During development you often need to see what the content of the current array is. The array class has a number of member functions defined to make this easier. Look into the header file to see what functions are defined. But you always have the pinfo() and pall() defined for arrays. pinfo() gives you a short description, basically just the size information. pall() prints every entry to the screen, so be careful. You can also print individual entries using the () method.

Data Files

Two main classes here, DTDataFile and DTMatlabDataFile. They are both based on the DTDataStorage class, and read and write routines take the base class in as input so you can use either class.

Basic operation is that you create a data file that opens an existing file or removes any existing file and creats a new one.

Entries are stored by name.

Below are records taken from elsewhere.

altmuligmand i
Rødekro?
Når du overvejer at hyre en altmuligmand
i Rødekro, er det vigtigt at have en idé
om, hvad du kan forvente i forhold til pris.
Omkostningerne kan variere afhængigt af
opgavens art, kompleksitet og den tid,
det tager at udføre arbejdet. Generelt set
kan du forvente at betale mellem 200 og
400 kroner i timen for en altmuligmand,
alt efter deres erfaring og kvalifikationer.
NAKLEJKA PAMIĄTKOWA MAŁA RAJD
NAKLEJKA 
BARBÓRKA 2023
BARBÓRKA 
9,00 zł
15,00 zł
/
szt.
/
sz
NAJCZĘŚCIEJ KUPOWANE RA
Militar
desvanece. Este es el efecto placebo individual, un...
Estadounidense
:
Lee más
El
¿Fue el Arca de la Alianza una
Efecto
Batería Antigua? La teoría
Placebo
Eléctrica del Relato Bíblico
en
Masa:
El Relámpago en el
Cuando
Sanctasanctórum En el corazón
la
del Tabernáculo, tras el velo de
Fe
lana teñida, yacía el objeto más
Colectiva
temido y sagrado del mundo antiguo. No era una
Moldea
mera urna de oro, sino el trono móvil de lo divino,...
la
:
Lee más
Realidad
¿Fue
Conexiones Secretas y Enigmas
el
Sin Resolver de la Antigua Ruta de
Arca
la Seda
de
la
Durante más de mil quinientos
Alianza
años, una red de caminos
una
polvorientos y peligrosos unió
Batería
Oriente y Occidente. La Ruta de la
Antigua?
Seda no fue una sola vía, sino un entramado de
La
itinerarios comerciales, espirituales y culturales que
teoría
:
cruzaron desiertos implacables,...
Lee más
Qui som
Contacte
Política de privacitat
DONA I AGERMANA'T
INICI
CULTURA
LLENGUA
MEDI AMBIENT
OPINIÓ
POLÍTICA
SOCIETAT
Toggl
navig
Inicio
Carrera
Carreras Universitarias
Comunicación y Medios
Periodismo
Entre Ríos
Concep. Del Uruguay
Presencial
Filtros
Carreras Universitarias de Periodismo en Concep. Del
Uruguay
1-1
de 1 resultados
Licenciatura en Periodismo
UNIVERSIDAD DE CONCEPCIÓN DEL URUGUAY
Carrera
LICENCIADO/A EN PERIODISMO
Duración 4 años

There are two types, string or array. Numbers are stored as an array with dimensions 1x1x1. You can write them using the Save() method and read them using various Read****Array() methods. You can query the file to see if a variable exists or not. If you save a variable with a name that already exists, it will not remove this variable but the old value will not be accessible. This means you have effectively overwritten it, but the file didn’t change size. This even happens if the data would have the same size. This is done to make the file format simpler, and also so that any program that is reading the output you are writing knows that you can’t go backwards in the file.

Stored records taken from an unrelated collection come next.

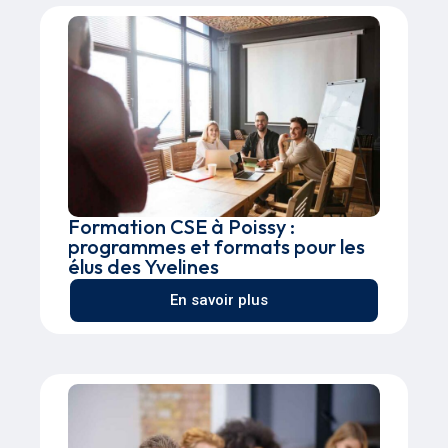
Formation CSE à Poissy :
programmes et formats pour les
élus des Yvelines
En savoir plus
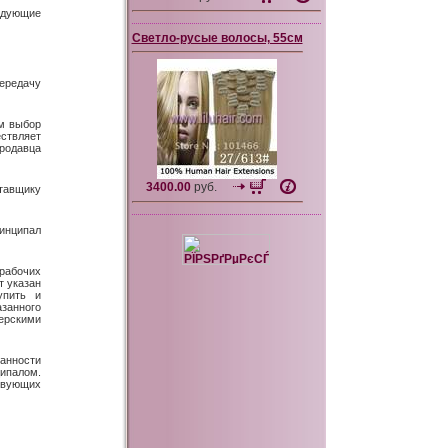
ледующие
Светло-русые волосы, 55см
ередачу
ом выбор
ствляет
родавца
3400.00
руб.
ставщику
инципал
 рабочих
т указан
упить и
азанного
ерскими
занности
ипалом.
твующих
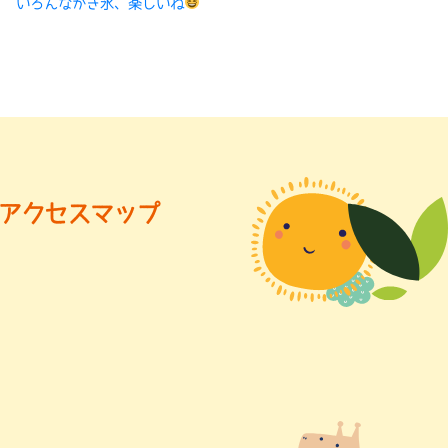
いろんなかき氷、楽しいね
アクセスマップ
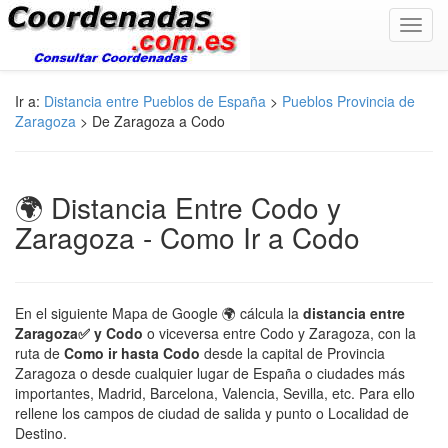
Toggl
navig
Ir a:
Distancia entre Pueblos de España
>
Pueblos Provincia de
Zaragoza
> De Zaragoza a Codo
🌍 Distancia Entre Codo y
Zaragoza - Como Ir a Codo
En el siguiente Mapa de Google 🌍 cálcula la
distancia entre
Zaragoza✅ y Codo
o viceversa entre Codo y Zaragoza, con la
ruta de
Como ir hasta Codo
desde la capital de Provincia
Zaragoza o desde cualquier lugar de España o ciudades más
importantes, Madrid, Barcelona, Valencia, Sevilla, etc. Para ello
rellene los campos de ciudad de salida y punto o Localidad de
Destino.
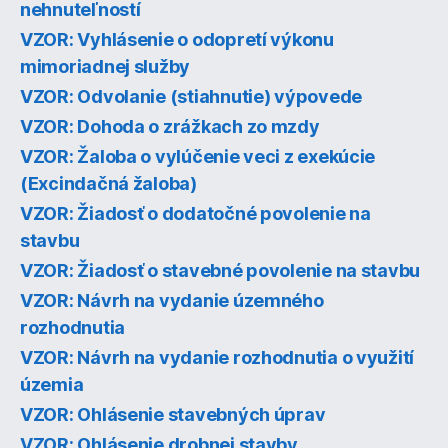
nehnuteľností
VZOR: Vyhlásenie o odopretí výkonu
mimoriadnej služby
VZOR: Odvolanie (stiahnutie) výpovede
VZOR: Dohoda o zrážkach zo mzdy
VZOR: Žaloba o vylúčenie veci z exekúcie
(Excindačná žaloba)
VZOR: Žiadosť o dodatočné povolenie na
stavbu
VZOR: Žiadosť o stavebné povolenie na stavbu
VZOR: Návrh na vydanie územného
rozhodnutia
VZOR: Návrh na vydanie rozhodnutia o využití
územia
VZOR: Ohlásenie stavebných úprav
VZOR: Ohlásenie drobnej stavby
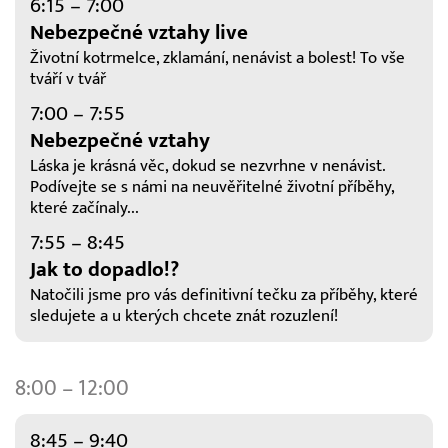
6:15 – 7:00
Nebezpečné vztahy live
Životní kotrmelce, zklamání, nenávist a bolest! To vše
tváří v tvář
7:00 – 7:55
Nebezpečné vztahy
Láska je krásná věc, dokud se nezvrhne v nenávist.
Podívejte se s námi na neuvěřitelné životní příběhy,
které začínaly...
7:55 – 8:45
Jak to dopadlo!?
Natočili jsme pro vás definitivní tečku za příběhy, které
sledujete a u kterých chcete znát rozuzlení!
8:00 – 12:00
8:45 – 9:40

Many of the classes described in the next section overload the functions Read, Write and WriteOne to save content to the data file. That means that you can use a call like

WriteOne(dataFile,"name",object);

in a code to save an object into a file with a given name. The function that gets called will depend on the type of the object and will typically save several arrays/strings into the data file. The object is saved in such a way that ImageTank will recognize the type.

Data Types

ImageTank defines a number of data types, and almost all of them have a matching class type in DTSource. This allows external programs to send data over to a C++ program that uses DTSource and makes it easy for C++ to hand back one or more objects back. There are a number of different class types, and they will be explained further elsewhere, but this will focus on DTTable.

DTTable

DTTable is a C++ class to match the table class in ImageTank. It is a tabular data similar to classes called data frames in some other languages/libraries.

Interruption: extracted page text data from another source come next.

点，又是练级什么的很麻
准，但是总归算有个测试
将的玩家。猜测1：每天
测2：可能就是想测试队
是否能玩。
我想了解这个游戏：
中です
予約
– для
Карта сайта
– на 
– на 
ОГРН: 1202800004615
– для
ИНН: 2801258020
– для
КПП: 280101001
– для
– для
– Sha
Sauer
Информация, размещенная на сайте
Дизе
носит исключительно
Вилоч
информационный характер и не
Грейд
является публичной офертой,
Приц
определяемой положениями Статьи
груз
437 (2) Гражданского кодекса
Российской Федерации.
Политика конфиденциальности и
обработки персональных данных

At the top level, a DTTable has one or more columns and 0 and more rows. The column has a unique name and a type. The types are numbers, dates, text, points, polygons, surfaces etc. It uses a number of C++ tricks to make the syntax look relatively simple. The goal is to make it easy to extract columns and data from columns and easy to create a table from columns. You can even share columns between tables.

Creating a table

You create a table from a list of columns. Each column is a DTTableColumn object and are put into a DTList<DTTableColumn>. For example, to add a couple of numerical columns

DTMutableList<DTTableColumn> columns(2);
columns(0) = CreateTableColumn("x",firstList);
columns(1) = CreateTableColumn("y",secondList);
DTTable table(columns);

The function CreateTableColumn is overloaded, but all of them have the type CreateTableColumn(name,content), where content can be more than one argument, but the name is a string object. The type that is created depends on the content type. For example if you have a 2xN array of points and want to make a point column

DTMutableList<DTTableColummn> columns(1);
DTPointCollection2D points(xyList);
columns(0) = CreateTableColumn("point",points);
DTTable table(columns);

The second line creates a point collection object from the point list. You can combine the second and third line

DTMutableList<DTTableColummn> columns(1);
columns(0) = CreateTableColumn("p",DTPointCollection2D(xyList));
DTTable table(columns);

Extract data from table

If you get a table that has two columns x and y and need to extract the array from that table. After that you get the data from the table.

DTTableColumnNumber xInCol = table("x");
DTTableColumnNumber yInCol = table("y");
DTDoubleArray xList = xInCol.DoubleVersion();
DTDoubleArray yList = yInCol.DoubleVersion();

If the type of “x” is not a numerical column you get a run-time error.